AVAILABLE DATA below:
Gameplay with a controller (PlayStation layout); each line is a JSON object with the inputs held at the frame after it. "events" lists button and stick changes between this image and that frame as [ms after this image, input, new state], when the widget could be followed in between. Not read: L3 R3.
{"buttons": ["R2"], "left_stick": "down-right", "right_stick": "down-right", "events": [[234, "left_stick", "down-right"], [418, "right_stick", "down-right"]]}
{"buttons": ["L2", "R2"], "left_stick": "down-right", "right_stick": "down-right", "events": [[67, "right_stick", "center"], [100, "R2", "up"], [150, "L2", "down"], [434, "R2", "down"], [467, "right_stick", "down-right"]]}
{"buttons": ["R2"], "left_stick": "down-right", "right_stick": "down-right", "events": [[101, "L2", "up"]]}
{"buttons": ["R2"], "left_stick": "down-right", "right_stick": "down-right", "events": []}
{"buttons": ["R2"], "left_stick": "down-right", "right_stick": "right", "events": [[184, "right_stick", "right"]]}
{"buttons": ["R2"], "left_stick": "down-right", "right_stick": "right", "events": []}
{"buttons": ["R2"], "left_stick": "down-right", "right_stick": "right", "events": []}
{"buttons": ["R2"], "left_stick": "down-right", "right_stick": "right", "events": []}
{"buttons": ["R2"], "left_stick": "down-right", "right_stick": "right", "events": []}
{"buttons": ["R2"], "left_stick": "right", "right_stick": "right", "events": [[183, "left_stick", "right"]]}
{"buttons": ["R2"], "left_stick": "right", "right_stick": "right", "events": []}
End of AVAILABLE DATA.
For this exercise, retype each entry from above exactly as it stands.

Gameplay with a controller (PlayStation layout); each line is a JSON object with the inputs held at the frame after it. "events" lists button and stick changes between this image and that frame as [ms after this image, input, new state], when the widget could be followed in between. Not read: L3 R3.
{"buttons": ["R2"], "left_stick": "down-right", "right_stick": "down-right", "events": [[234, "left_stick", "down-right"], [418, "right_stick", "down-right"]]}
{"buttons": ["L2", "R2"], "left_stick": "down-right", "right_stick": "down-right", "events": [[67, "right_stick", "center"], [100, "R2", "up"], [150, "L2", "down"], [434, "R2", "down"], [467, "right_stick", "down-right"]]}
{"buttons": ["R2"], "left_stick": "down-right", "right_stick": "down-right", "events": [[101, "L2", "up"]]}
{"buttons": ["R2"], "left_stick": "down-right", "right_stick": "down-right", "events": []}
{"buttons": ["R2"], "left_stick": "down-right", "right_stick": "right", "events": [[184, "right_stick", "right"]]}
{"buttons": ["R2"], "left_stick": "down-right", "right_stick": "right", "events": []}
{"buttons": ["R2"], "left_stick": "down-right", "right_stick": "right", "events": []}
{"buttons": ["R2"], "left_stick": "down-right", "right_stick": "right", "events": []}
{"buttons": ["R2"], "left_stick": "down-right", "right_stick": "right", "events": []}
{"buttons": ["R2"], "left_stick": "right", "right_stick": "right", "events": [[183, "left_stick", "right"]]}
{"buttons": ["R2"], "left_stick": "right", "right_stick": "right", "events": []}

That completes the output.